• **THE TASK**
Lay out the lines below as a Markdown table with two columns, "No." and "Line": number each row and leave out blank lines. Begin at the line containing "Відро силіконове складане 10 л" and stop after the line containing "сучасна й ультракомпактна".

• **RECORDS FOR THE EXERCISE**

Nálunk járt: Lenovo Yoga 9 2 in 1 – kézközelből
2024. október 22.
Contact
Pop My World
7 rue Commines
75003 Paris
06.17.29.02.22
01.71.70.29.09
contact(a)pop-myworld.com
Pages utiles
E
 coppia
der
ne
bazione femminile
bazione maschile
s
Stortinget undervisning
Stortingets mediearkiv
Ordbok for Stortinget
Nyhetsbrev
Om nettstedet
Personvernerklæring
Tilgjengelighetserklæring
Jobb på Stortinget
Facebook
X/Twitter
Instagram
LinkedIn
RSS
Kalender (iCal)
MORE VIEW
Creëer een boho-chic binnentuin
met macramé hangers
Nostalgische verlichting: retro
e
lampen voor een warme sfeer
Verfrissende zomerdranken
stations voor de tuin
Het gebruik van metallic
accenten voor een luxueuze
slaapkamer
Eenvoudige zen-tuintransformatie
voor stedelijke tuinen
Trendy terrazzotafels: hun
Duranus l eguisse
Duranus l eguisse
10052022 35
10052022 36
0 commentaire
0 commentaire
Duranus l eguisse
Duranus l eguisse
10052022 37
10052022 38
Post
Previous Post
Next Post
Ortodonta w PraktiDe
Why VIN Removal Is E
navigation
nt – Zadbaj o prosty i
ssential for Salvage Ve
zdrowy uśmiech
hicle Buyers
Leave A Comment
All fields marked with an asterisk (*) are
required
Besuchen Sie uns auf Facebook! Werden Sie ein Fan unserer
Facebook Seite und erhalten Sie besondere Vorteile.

* * *

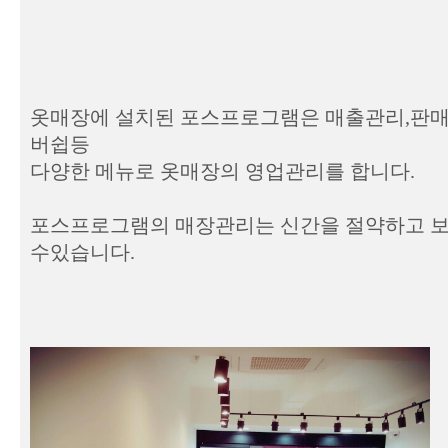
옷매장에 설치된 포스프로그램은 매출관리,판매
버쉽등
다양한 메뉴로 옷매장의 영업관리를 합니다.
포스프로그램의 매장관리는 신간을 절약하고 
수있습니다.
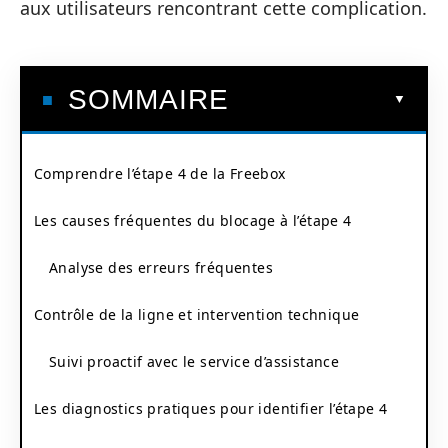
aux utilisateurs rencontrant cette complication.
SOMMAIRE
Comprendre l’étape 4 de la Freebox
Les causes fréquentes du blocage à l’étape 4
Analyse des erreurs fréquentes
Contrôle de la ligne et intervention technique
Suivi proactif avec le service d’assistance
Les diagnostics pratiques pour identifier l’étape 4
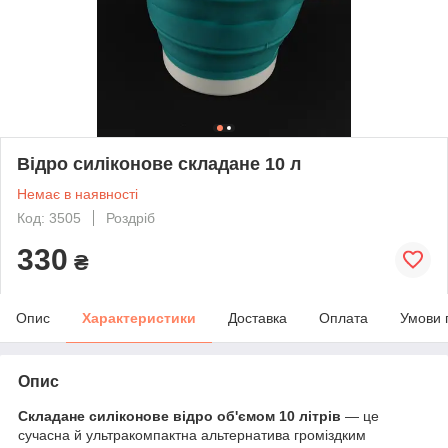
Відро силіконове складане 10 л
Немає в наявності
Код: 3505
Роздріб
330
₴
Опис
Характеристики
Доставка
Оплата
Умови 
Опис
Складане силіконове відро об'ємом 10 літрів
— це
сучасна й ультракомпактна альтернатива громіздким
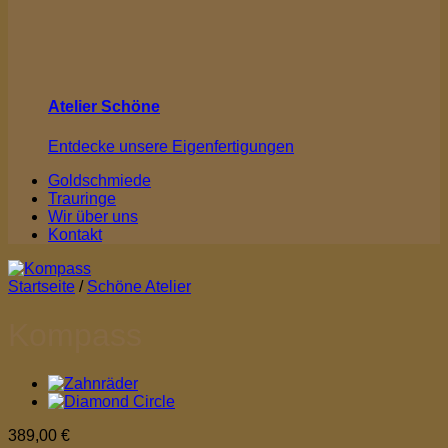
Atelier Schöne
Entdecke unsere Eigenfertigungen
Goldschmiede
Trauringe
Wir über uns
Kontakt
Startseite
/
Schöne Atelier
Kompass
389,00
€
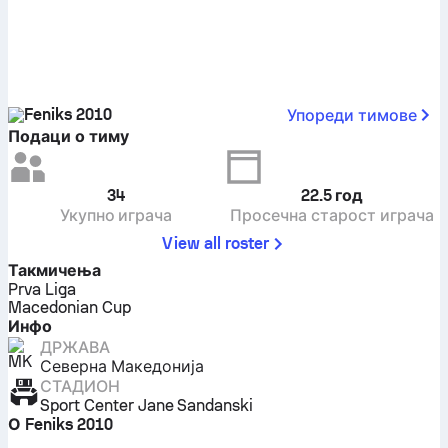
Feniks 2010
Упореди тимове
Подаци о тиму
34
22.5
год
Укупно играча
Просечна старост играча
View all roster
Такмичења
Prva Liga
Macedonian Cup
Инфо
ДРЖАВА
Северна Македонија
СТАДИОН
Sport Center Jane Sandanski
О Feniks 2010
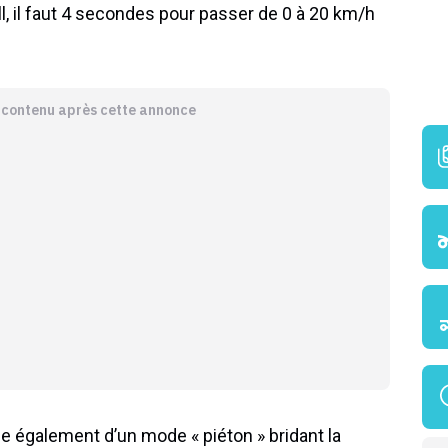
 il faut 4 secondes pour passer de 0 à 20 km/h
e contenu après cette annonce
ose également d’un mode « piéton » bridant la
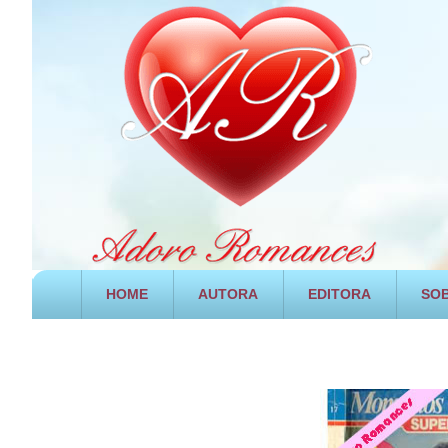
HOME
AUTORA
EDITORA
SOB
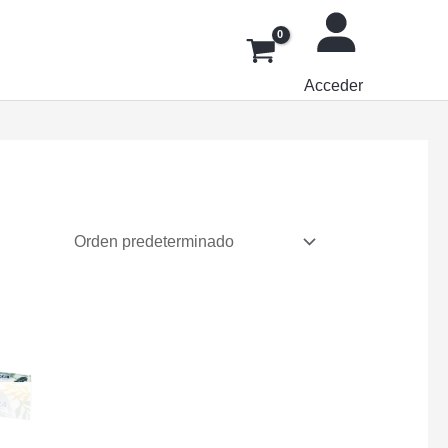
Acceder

---

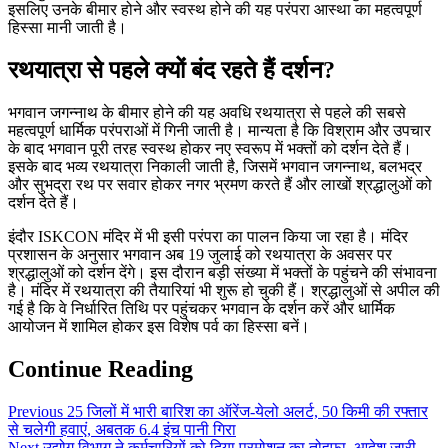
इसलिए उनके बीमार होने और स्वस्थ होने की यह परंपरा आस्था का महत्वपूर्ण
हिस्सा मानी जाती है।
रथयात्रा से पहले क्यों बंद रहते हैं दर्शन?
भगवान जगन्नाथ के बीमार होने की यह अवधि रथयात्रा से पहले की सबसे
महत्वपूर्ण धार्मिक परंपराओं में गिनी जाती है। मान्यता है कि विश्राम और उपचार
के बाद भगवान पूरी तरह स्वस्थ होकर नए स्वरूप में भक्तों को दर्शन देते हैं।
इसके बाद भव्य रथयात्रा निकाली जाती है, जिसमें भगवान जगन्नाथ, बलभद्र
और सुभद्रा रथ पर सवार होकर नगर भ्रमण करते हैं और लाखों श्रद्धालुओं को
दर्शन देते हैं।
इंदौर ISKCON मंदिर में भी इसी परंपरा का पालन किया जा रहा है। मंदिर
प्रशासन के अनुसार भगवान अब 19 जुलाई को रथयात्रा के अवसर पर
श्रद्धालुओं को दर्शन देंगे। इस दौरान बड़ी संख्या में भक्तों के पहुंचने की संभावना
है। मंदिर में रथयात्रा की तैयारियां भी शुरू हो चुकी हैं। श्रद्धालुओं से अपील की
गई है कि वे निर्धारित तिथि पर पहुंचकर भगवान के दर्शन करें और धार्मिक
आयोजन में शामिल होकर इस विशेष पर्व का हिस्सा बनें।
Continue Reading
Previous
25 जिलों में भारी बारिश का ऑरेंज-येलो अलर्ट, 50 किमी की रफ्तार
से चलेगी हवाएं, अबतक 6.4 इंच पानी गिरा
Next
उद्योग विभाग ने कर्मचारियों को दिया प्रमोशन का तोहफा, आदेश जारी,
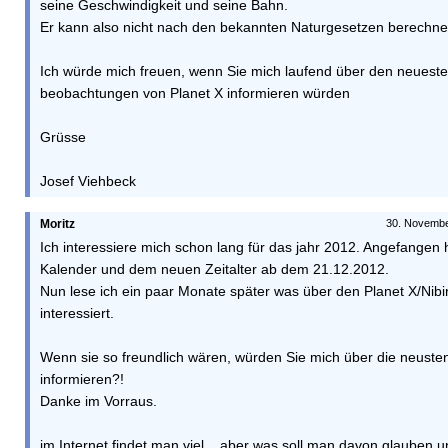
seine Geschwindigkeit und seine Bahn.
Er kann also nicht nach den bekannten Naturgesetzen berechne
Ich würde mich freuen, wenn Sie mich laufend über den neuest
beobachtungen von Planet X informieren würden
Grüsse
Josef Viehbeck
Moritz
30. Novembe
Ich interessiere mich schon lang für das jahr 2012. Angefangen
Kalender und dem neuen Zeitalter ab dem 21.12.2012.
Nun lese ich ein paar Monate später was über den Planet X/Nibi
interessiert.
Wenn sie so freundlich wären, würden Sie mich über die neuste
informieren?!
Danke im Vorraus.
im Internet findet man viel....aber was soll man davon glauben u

• **OUTPUT BELOW**
| No. | Line |
|---|---|
| 1 | Відро силіконове складане 10 л |
| 2 | Немає в наявності |
| 3 | Код: 3505 |
| 4 | Роздріб |
| 5 | 330 |
| 6 | ₴ |
| 7 | Опис |
| 8 | Характеристики |
| 9 | Доставка |
| 10 | Оплата |
| 11 | Умови  |
| 12 | Опис |
| 13 | Складане силіконове відро об'ємом 10 літрів |
| 14 | — це |
| 15 | сучасна й ультракомпактна альтернатива громіздким |